A la hora del té



El anciano se detuvo al umbral de la habitación; cargaba la bandeja con las tazas, el agua hervida y los terrones de azúcar. Ya sin miedo, quedó maravillado ante la visión. La encontró sentada y mirando por la ventana, pensativa, como el silente diálogo con su reflejo. Su pose distinguida delataba una respiración difícil; suspiraba a veces.

La blancura de las nieves de fuera hacía más pálidas sus facciones. Como de costumbre, él deseaba que ya no se quedara absorta y desapareciera sin más. Más allá de contemplarla, él quería estar con ella, cruzar miradas, compartir el té y conversar. Pero no se podía; era una habitante de su vivienda desde siempre, que se esfumaba como vapor.

Harto de aquella melancólica indiferencia, el viejo se acercó para llamar su atención. La vio girar la cabeza hacia él, con rapidez inhumana que le sobresaltó. Ese rostro inerte se quedó fijo. El cuerpo fantasmal, ataviado con ropas de antaño, escapó disolviéndose  en el aire del recinto. Ahora restaba la cara suspendida, como una máscara vacía que portaba algún mensaje.

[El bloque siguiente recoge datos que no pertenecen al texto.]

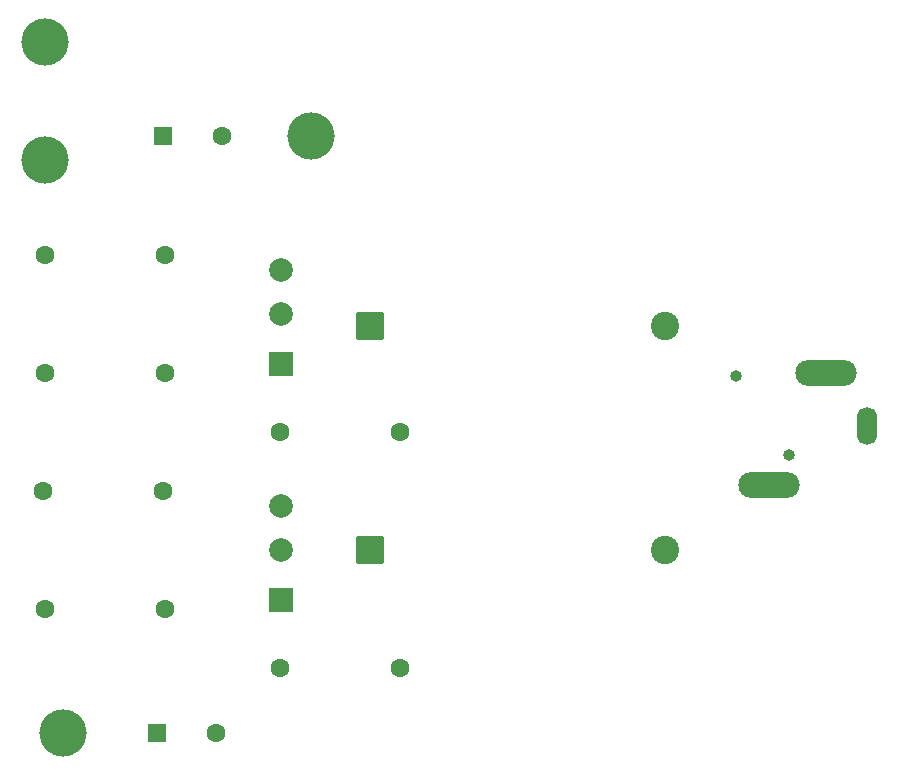
<source format=gbr>
%TF.GenerationSoftware,KiCad,Pcbnew,9.0.2*%
%TF.CreationDate,2025-06-19T00:07:16-03:00*%
%TF.ProjectId,emitterFollower,656d6974-7465-4724-966f-6c6c6f776572,rev?*%
%TF.SameCoordinates,Original*%
%TF.FileFunction,Soldermask,Top*%
%TF.FilePolarity,Negative*%
%FSLAX46Y46*%
G04 Gerber Fmt 4.6, Leading zero omitted, Abs format (unit mm)*
G04 Created by KiCad (PCBNEW 9.0.2) date 2025-06-19 00:07:16*
%MOMM*%
%LPD*%
G01*
G04 APERTURE LIST*
G04 Aperture macros list*
%AMRoundRect*
0 Rectangle with rounded corners*
0 $1 Rounding radius*
0 $2 $3 $4 $5 $6 $7 $8 $9 X,Y pos of 4 corners*
0 Add a 4 corners polygon primitive as box body*
4,1,4,$2,$3,$4,$5,$6,$7,$8,$9,$2,$3,0*
0 Add four circle primitives for the rounded corners*
1,1,$1+$1,$2,$3*
1,1,$1+$1,$4,$5*
1,1,$1+$1,$6,$7*
1,1,$1+$1,$8,$9*
0 Add four rect primitives between the rounded corners*
20,1,$1+$1,$2,$3,$4,$5,0*
20,1,$1+$1,$4,$5,$6,$7,0*
20,1,$1+$1,$6,$7,$8,$9,0*
20,1,$1+$1,$8,$9,$2,$3,0*%
G04 Aperture macros list end*
%ADD10O,1.712000X3.220000*%
%ADD11O,5.204000X2.204000*%
%ADD12O,1.000000X1.000000*%
%ADD13C,4.000000*%
%ADD14RoundRect,0.250000X-0.550000X-0.550000X0.550000X-0.550000X0.550000X0.550000X-0.550000X0.550000X0*%
%ADD15C,1.600000*%
%ADD16R,2.000000X2.000000*%
%ADD17C,2.000000*%
%ADD18RoundRect,0.250001X-0.949999X-0.949999X0.949999X-0.949999X0.949999X0.949999X-0.949999X0.949999X0*%
%ADD19C,2.400000*%
G04 APERTURE END LIST*
D10*
%TO.C,J1*%
X174600000Y-64500000D03*
D11*
X171100000Y-60000000D03*
X166300000Y-69500000D03*
D12*
X163500000Y-60300000D03*
X168000000Y-67000000D03*
%TD*%
D13*
%TO.C,TP4*%
X106500000Y-90500000D03*
%TD*%
D14*
%TO.C,C3*%
X114500000Y-90500000D03*
D15*
X119500000Y-90500000D03*
%TD*%
%TO.C,R7*%
X124920000Y-65000000D03*
X135080000Y-65000000D03*
%TD*%
D16*
%TO.C,Q1*%
X125000000Y-59270000D03*
D17*
X125000000Y-55000000D03*
X125000000Y-51270000D03*
%TD*%
%TO.C,Q2*%
X125000000Y-71270000D03*
D16*
X125000000Y-79270000D03*
D17*
X125000000Y-75000000D03*
%TD*%
D13*
%TO.C,TP3*%
X105000000Y-42000000D03*
%TD*%
%TO.C,TP2*%
X127500000Y-40000000D03*
%TD*%
%TO.C,TP1*%
X105000000Y-32000000D03*
%TD*%
D15*
%TO.C,R6*%
X124920000Y-85000000D03*
X135080000Y-85000000D03*
%TD*%
%TO.C,R5*%
X115160000Y-80000000D03*
X105000000Y-80000000D03*
%TD*%
%TO.C,R4*%
X104840000Y-70000000D03*
X115000000Y-70000000D03*
%TD*%
%TO.C,R2*%
X115160000Y-60000000D03*
X105000000Y-60000000D03*
%TD*%
%TO.C,R1*%
X105000000Y-50000000D03*
X115160000Y-50000000D03*
%TD*%
D18*
%TO.C,C4*%
X132500000Y-75017500D03*
D19*
X157500000Y-75017500D03*
%TD*%
D18*
%TO.C,C2*%
X132500000Y-56017500D03*
D19*
X157500000Y-56017500D03*
%TD*%
D14*
%TO.C,C1*%
X115000000Y-40000000D03*
D15*
X120000000Y-40000000D03*
%TD*%
M02*

</source>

Una forma tan negra que oscureció el cuarto emergió detrás de ella, para formarse la capucha que se tragó esa hermosura femenina. Se alzó hasta una altura que palpaba el techo. La túnica larga y humeante hizo llorar al anciano, por el engaño en el que había caído por tantos años… se despidió de sus sentimientos cuando vio emerger la guadaña entre los pliegues fríos.